Figure 2 – GHG emissions captured and permanently stored from fossil fuel combustion and industrial processes, global and Canada net zero scenarios.
Figure 3 – Negative emissions from direct air capture, as a percentage of total GHG emissions in 2005.
3. Sequestration (storage) of CO2 in underground reservoirs (CCS) is projected to contribute significantly to the net-zero-by2050 equation for Canada. Figure 2 shows that about 27 megatonnes (Mt) of emissions will be captured and stored annually by 2030, and between 58 and 77 Mt annually by 2050 in the two net-zero scenarios.
Figure 3 projects that direct air capture (DAC) will capture CO2 directly from the atmosphere after 2035, amounting to 46 Mt of CO2 per year in the global net-zero scenario, and 55 Mt/year in the Canada net-zero scenario. Any of those volumes captured that could not be utilized to make carbon-based products such as synthetic fuels would have to be sequestered underground as well, adding to the CCS volumes.
However, Canada’s two operating sequestration facilities today (Quest and Aquistore) can store less than 2 Mt/year, primarily from coal-fired generation and blue hydrogen production in Saskatchewan and Alberta. More sequestration will likely be built in these provinces by 2030.
Yet Figure 2 shows 5‑6 Mt/year storage by 2030 from heavy industry, which is located in other parts of the country where CCS potential has not yet even been established – so that is not going to happen. Canada’s ability to build more than 100 Mt/yr of carbon sequestration capacity over the next 27 years is highly questionable given our knowledge of potential reservoirs and regulatory issues.
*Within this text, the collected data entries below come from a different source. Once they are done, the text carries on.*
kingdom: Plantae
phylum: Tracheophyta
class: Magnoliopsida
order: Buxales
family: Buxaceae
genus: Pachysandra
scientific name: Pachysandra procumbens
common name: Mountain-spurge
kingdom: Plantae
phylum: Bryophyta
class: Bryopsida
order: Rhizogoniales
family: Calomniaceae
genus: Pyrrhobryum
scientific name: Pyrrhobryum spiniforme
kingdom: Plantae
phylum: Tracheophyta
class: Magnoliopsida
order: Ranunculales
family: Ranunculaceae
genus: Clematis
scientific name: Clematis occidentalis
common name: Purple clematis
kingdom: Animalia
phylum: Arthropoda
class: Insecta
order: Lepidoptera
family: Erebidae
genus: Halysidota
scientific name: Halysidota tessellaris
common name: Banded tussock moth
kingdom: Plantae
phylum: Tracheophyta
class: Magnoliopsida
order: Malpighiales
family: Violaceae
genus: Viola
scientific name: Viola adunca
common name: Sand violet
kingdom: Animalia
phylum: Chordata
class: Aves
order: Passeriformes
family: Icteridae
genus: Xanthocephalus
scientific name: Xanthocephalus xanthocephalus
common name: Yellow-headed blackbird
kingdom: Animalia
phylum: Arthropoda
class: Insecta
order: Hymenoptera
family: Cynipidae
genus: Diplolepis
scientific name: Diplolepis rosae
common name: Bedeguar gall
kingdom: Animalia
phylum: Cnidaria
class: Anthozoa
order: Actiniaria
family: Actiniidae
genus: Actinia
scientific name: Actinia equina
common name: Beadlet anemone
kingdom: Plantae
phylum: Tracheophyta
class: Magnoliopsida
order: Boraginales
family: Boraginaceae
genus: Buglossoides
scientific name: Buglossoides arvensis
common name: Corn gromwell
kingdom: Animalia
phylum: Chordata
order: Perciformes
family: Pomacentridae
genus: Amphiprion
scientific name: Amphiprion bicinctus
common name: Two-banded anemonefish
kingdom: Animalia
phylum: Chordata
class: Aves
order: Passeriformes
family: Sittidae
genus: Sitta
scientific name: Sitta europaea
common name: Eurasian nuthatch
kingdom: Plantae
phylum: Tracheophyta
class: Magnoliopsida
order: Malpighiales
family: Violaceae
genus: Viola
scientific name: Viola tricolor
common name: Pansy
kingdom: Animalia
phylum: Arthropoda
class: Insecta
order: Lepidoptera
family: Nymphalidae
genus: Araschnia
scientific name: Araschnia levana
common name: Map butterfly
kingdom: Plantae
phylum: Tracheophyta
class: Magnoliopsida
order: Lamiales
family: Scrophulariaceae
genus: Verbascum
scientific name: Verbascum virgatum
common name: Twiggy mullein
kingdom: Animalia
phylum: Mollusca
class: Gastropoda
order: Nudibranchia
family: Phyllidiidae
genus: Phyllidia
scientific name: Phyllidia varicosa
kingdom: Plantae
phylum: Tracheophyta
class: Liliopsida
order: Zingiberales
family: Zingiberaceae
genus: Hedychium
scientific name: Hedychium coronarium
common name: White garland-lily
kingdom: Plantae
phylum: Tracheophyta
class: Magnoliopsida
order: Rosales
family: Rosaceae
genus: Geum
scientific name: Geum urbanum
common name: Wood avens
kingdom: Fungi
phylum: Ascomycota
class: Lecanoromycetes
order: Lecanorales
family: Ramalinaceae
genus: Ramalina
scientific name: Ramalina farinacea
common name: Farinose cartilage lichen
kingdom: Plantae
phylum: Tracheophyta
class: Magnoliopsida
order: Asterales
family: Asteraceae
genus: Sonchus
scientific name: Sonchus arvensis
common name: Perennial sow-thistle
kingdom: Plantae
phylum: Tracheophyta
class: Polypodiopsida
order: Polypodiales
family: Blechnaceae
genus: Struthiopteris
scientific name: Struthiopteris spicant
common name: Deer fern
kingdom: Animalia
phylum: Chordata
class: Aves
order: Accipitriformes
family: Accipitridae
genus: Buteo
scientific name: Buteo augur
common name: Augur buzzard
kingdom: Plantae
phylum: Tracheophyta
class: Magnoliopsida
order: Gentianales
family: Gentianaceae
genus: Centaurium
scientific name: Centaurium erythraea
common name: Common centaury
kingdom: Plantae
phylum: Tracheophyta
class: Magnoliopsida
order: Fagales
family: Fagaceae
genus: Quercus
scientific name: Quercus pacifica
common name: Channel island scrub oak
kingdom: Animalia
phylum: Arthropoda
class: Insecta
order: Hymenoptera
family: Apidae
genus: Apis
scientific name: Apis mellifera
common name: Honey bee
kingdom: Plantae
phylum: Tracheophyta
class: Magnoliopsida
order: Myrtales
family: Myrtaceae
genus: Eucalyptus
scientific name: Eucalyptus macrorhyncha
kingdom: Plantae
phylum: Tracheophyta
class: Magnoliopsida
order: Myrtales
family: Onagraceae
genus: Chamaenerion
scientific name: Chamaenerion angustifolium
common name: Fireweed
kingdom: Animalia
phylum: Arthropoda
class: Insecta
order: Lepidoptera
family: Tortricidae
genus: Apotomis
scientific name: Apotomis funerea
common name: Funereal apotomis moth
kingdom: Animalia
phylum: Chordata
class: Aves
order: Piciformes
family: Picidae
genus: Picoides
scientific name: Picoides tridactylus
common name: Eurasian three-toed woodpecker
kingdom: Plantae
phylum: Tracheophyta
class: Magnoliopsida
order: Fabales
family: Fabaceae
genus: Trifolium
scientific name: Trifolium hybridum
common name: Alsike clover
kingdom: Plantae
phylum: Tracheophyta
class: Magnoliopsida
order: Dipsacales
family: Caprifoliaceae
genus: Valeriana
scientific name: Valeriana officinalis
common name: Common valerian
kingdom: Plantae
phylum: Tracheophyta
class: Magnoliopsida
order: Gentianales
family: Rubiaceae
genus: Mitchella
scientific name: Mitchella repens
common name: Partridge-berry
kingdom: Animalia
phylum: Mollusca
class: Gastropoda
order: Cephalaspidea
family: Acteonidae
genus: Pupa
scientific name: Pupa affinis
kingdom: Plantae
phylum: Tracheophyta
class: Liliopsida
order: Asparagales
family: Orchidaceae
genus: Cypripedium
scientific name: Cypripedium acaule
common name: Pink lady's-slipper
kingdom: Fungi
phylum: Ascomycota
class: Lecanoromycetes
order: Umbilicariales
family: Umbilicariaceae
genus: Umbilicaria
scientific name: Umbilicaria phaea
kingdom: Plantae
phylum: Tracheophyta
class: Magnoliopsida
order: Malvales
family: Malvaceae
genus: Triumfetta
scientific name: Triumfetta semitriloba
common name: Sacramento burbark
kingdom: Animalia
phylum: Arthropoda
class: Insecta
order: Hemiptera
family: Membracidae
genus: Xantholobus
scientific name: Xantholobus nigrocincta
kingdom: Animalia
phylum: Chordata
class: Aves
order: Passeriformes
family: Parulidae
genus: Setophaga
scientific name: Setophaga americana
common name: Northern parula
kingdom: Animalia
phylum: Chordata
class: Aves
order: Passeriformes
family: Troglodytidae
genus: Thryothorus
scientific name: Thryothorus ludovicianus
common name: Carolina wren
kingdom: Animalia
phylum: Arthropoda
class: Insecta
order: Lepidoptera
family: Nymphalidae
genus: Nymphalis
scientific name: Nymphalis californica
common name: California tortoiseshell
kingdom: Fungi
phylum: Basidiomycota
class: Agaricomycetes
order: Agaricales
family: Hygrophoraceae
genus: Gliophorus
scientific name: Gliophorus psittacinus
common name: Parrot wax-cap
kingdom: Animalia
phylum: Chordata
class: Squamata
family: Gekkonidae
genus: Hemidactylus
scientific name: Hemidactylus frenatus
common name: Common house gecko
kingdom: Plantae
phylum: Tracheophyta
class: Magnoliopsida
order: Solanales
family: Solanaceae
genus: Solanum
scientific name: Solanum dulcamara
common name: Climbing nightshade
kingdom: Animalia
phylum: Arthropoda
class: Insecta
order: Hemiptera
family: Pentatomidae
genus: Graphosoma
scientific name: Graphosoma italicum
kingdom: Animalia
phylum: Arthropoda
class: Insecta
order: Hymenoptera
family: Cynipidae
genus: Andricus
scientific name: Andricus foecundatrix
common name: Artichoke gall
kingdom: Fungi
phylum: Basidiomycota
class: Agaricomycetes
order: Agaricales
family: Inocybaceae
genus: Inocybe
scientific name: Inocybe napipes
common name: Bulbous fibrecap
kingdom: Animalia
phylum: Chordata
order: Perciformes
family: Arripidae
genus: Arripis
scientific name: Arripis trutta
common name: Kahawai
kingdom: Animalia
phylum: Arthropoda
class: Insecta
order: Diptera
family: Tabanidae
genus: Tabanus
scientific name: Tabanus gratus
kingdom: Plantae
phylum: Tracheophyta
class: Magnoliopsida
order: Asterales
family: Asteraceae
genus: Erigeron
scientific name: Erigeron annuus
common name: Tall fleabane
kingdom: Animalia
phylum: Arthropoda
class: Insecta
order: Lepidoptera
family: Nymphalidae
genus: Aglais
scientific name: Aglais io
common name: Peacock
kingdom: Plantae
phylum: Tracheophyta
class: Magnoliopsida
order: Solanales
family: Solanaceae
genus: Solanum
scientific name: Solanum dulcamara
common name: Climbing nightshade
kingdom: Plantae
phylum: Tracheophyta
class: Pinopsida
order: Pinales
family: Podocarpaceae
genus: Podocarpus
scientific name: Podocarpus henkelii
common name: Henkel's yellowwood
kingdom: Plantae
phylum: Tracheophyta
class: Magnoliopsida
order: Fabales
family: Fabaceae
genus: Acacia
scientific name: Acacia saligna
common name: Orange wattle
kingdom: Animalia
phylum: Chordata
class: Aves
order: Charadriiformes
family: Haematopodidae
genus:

These are just a few select examples – there are many more. CER modelling says these are routes to net-zero emissions and adequate energy supply by 2050. But are any of them reasonable, let alone feasible? Hard evidence suggests that none of the outcomes discussed above can reasonably be expected to happen. But remember – CER modelling is not designed to address reasonableness – it simply shows us what needs to happen to achieve net-zero goals, whether reasonable or not.
To sum up, Canada’s Energy Future 2023 lays out possible pathways to Net Zero GHG emissions by 2050 in Canada, much as the IEA’s Net Zero by 2050 report did globally. Both reports assume the final (net zero) outcome, then adjust inputs to show what is required to get there – as opposed to sensible modelling exercises that use reasonable distributions of inputs to test the outcomes that might reasonably be achieved from the input data.
The CER report methodology generates many highly unlikely to practically impossible situations – massive changes in energy supply and utilization without consideration of supply chain, social, economic, or technical hurdles that would be encountered. Perhaps worst of all – no certainty that security and affordability of energy supply could be maintained for all Canadians.
Canada’s Energy Future 2023 is a political document to promote reduced GHG emissions. It is not a suitable foundation for creation of Canadian energy policy.